1. Chupeta turbinada
Zeno era o mais velho. Nasceu um ano e sete meses antes de Gelásio. A primeira corrida dos dois aconteceu sem plateia ou torcida: provavelmente na sala, quando Zeno atropelou Gelásio e o deixou rodando feito louco no seu andador de bebê. Isso, enquanto o menino mais velho avançava, com suas perninhas gorduchas. Era uma disputa feroz, por um troféu bem especial: o carrinho de brinquedo, largado sobre o sofá. Foi a primeira corrida, a primeira vitória e o primeiro acidente: Gelásio manteve a pole-position durante a maior parte da sala, digo, da pista, e depois de três voltas escapando da mesa de centro, das almofadas no canto e do cachorro que latia furiosamente, acabou batendo o andador no pé da cristaleira e foi ao chão, enquanto o mano mais velho agarrava o brinquedo e erguia os braços, autêntico campeão, olhos fuzilando a vitória conquistada por seus pés velozes... Choradeira, claro. O cachorro, Pluto, uivou bastante. Um som que parecia berro da multidão, coisa semelhante à música para os ouvidos do vencedor. E se a chupeta acalmou o perdedor, também lhe serviu de consolo: era a certeza de que aquela vitória não ficaria assim. Era apenas a primeira disputa. Uma batalha perdida, nunca a guerra.
2. O prazer de colecionar

Os meninos tinham a quem puxar, no que dizia respeito a competir. O pai deles era famoso no bairro pelas coleções exóticas. Anacleto Bulhões, ainda solteiro, especializou-se em colecionar chaveiros de empresas.

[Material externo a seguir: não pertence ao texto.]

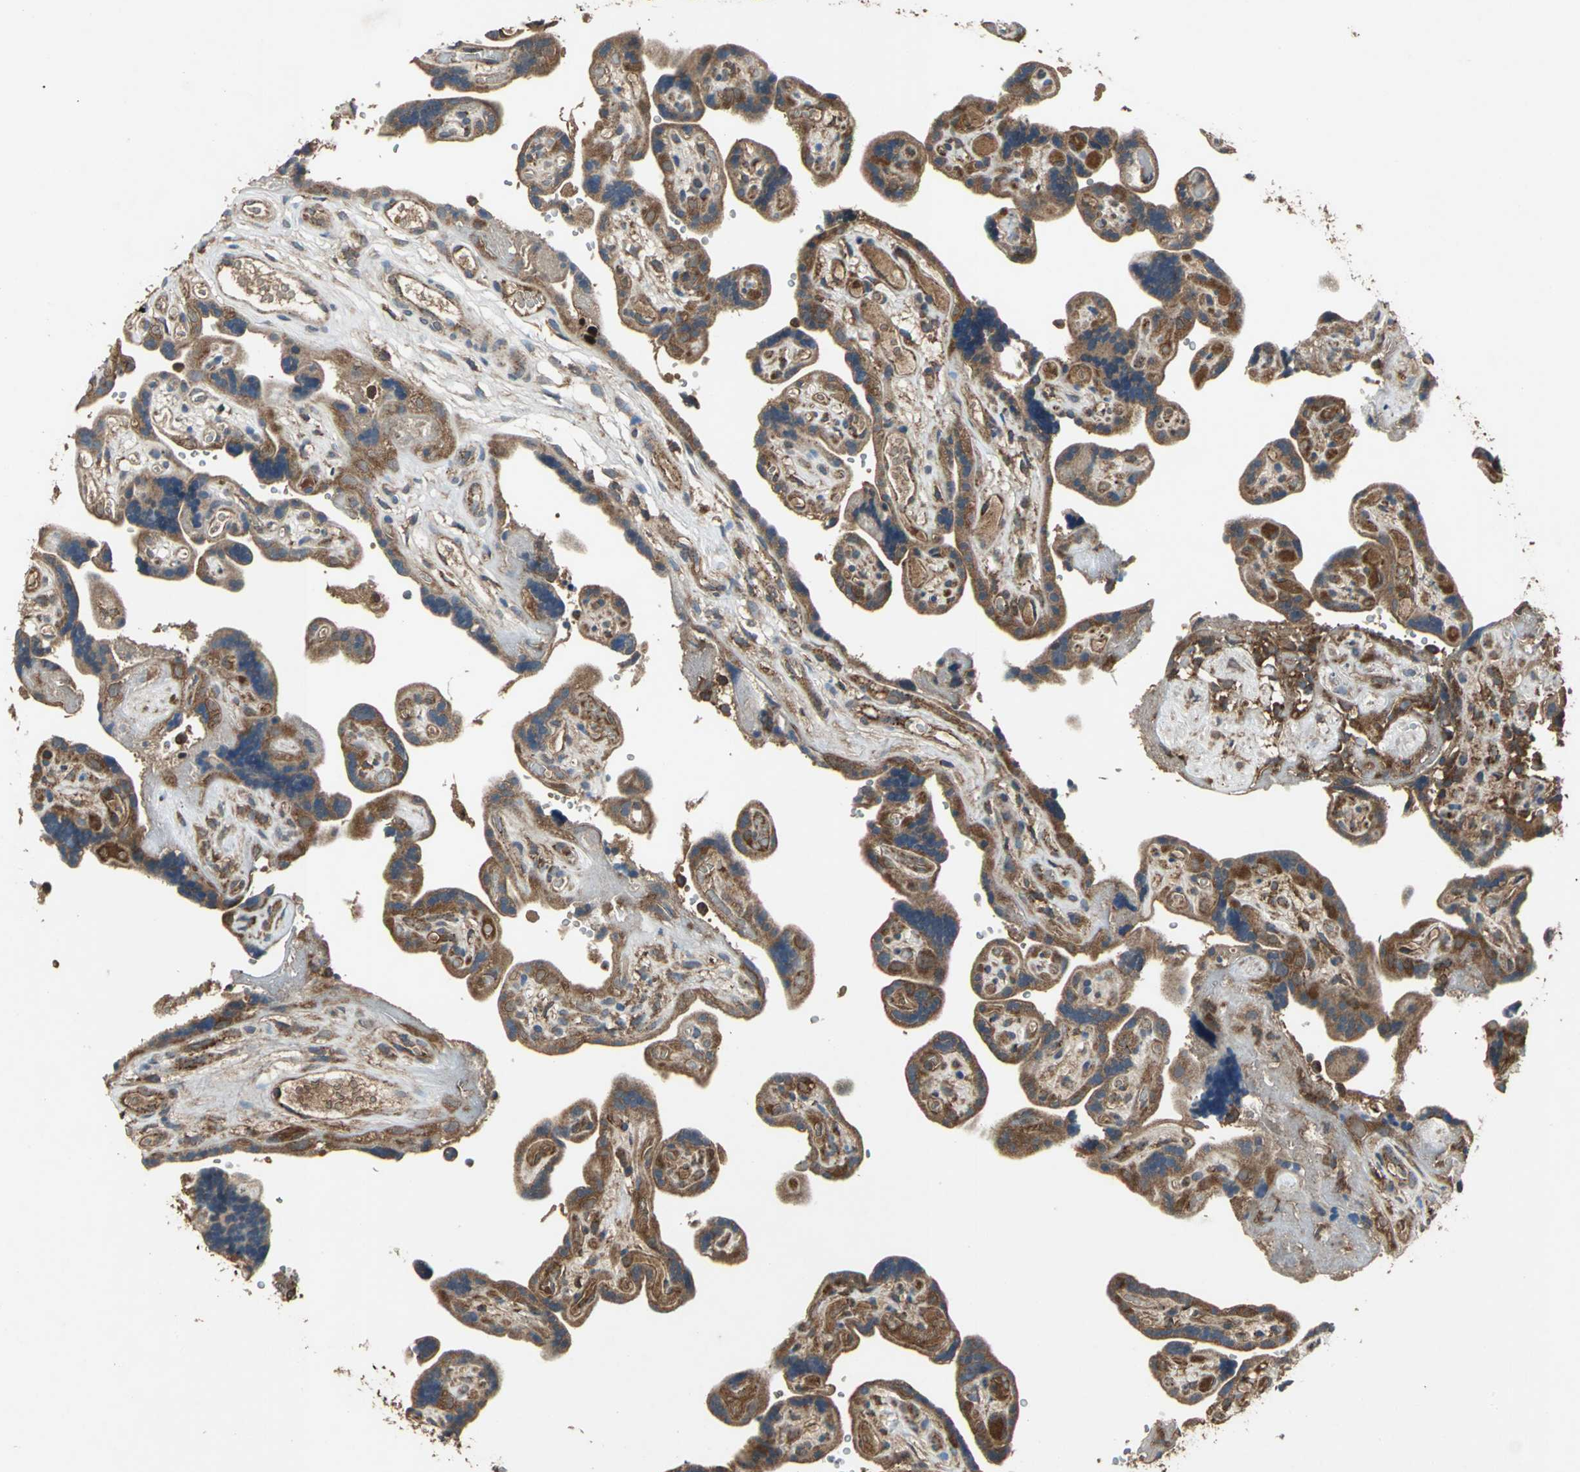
{"staining": {"intensity": "strong", "quantity": ">75%", "location": "cytoplasmic/membranous"}, "tissue": "placenta", "cell_type": "Trophoblastic cells", "image_type": "normal", "snomed": [{"axis": "morphology", "description": "Normal tissue, NOS"}, {"axis": "topography", "description": "Placenta"}], "caption": "Placenta was stained to show a protein in brown. There is high levels of strong cytoplasmic/membranous expression in about >75% of trophoblastic cells. (Stains: DAB (3,3'-diaminobenzidine) in brown, nuclei in blue, Microscopy: brightfield microscopy at high magnification).", "gene": "ZNF608", "patient": {"sex": "female", "age": 30}}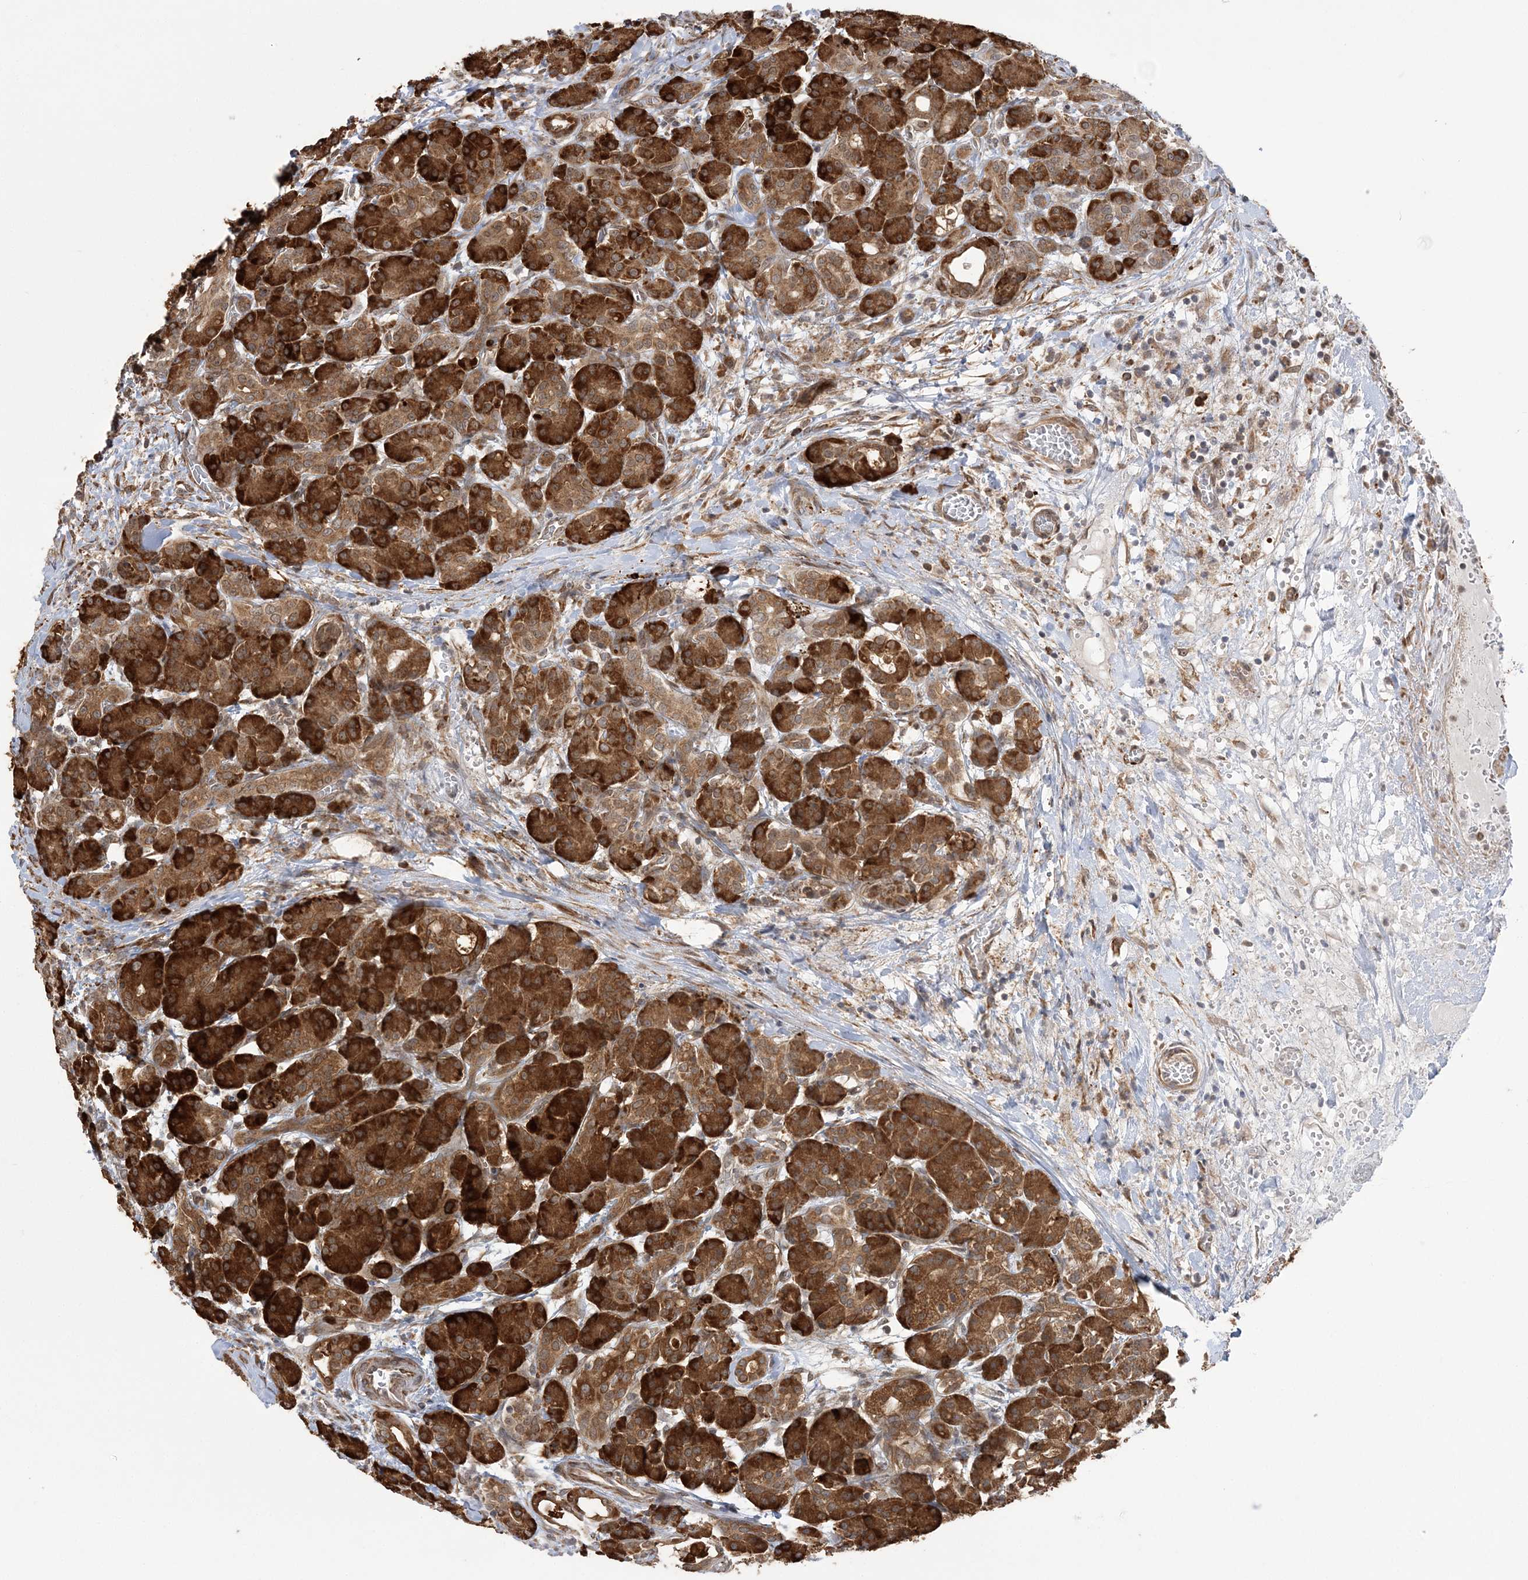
{"staining": {"intensity": "strong", "quantity": ">75%", "location": "cytoplasmic/membranous"}, "tissue": "pancreas", "cell_type": "Exocrine glandular cells", "image_type": "normal", "snomed": [{"axis": "morphology", "description": "Normal tissue, NOS"}, {"axis": "topography", "description": "Pancreas"}], "caption": "The immunohistochemical stain shows strong cytoplasmic/membranous positivity in exocrine glandular cells of normal pancreas. Immunohistochemistry (ihc) stains the protein of interest in brown and the nuclei are stained blue.", "gene": "MRPL47", "patient": {"sex": "male", "age": 63}}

Aqueles chaveirinhos de brinde, que a maioria despreza nas gavetas ou perde sem reparar. Anacleto levava a coleção a sério: se tinha duplicata, trocava com vizinhos. Era capaz de telefonar para as empresas que brindavam os clientes com chaveiros incrementados, em final de ano, e pedir doações. Espalhara nas paredes quadros de veludo, para pendurar seus troféus. Reuniu em três anos um número imenso de chaveiros, algo em torno de 5 000 peças. Consultava livros de recordes, para saber se havia no mundo outro aficionado igual a ele. Mostrava a todos os amigos e visitantes a coleção... que acabou na semana seguinte ao casamento. Maria Pia reclamou: tanto veludo seria a alegria das traças. Pegava melhor, nas paredes de um lar recém- montado, espalhar quadros de paisagem ou fotos de família. A coleção acabou em muitos sacos de lixo. Foi logo seguida pela incrível coleção de latas de cerveja. Tinham de ser latas fechadas, contendo o líquido precioso. E Anacleto descobriu um Clube de Cervejeiros, colecionadores tão dedicados quanto ele, que comparavam as preciosidades e disputavam as relíquias: lata comemorativa do quatricentenário da cidade de Potokowski ou cerveja com mel da Transpomerânia do Sul. Foi paixão que durou alguns anos, até nova implicância da esposa e nova mudança de coleção. Quando o filho caçula nasceu, Anacleto descobriu um vizinho que colecionava coisa menos volumosa: chicletes. Movido pelo desejo de concorrência, Anacleto resolveu que teria coleção maior e mais interessante. Nas gavetas de dois armários gigantescos, possuía já 3 800 exemplares de gomas de mascar. Exótico, esquisito? Talvez... nada tão esquisito quanto o motivo de seus filhos se chamarem Zeno e Gelásio.
3. Zeno e Gelásio
Se o marido tinha tamanho zelo com suas coleções, Maria Pia bem que merecia o nome. Beata e também colecionadora empolgada, Maria Pia preferia as histórias religiosas. Adorava santinhos, biografias de santos, imagens antigas. Guardava os santinhos recebidos desde a missa dos 7 anos. Tinha em casa uma imensa variedade de missais e papéis com as letras das músicas cantadas nas igrejas. Além da mais completa coleção de hagiografias, ou seja, histórias da vida dos santos.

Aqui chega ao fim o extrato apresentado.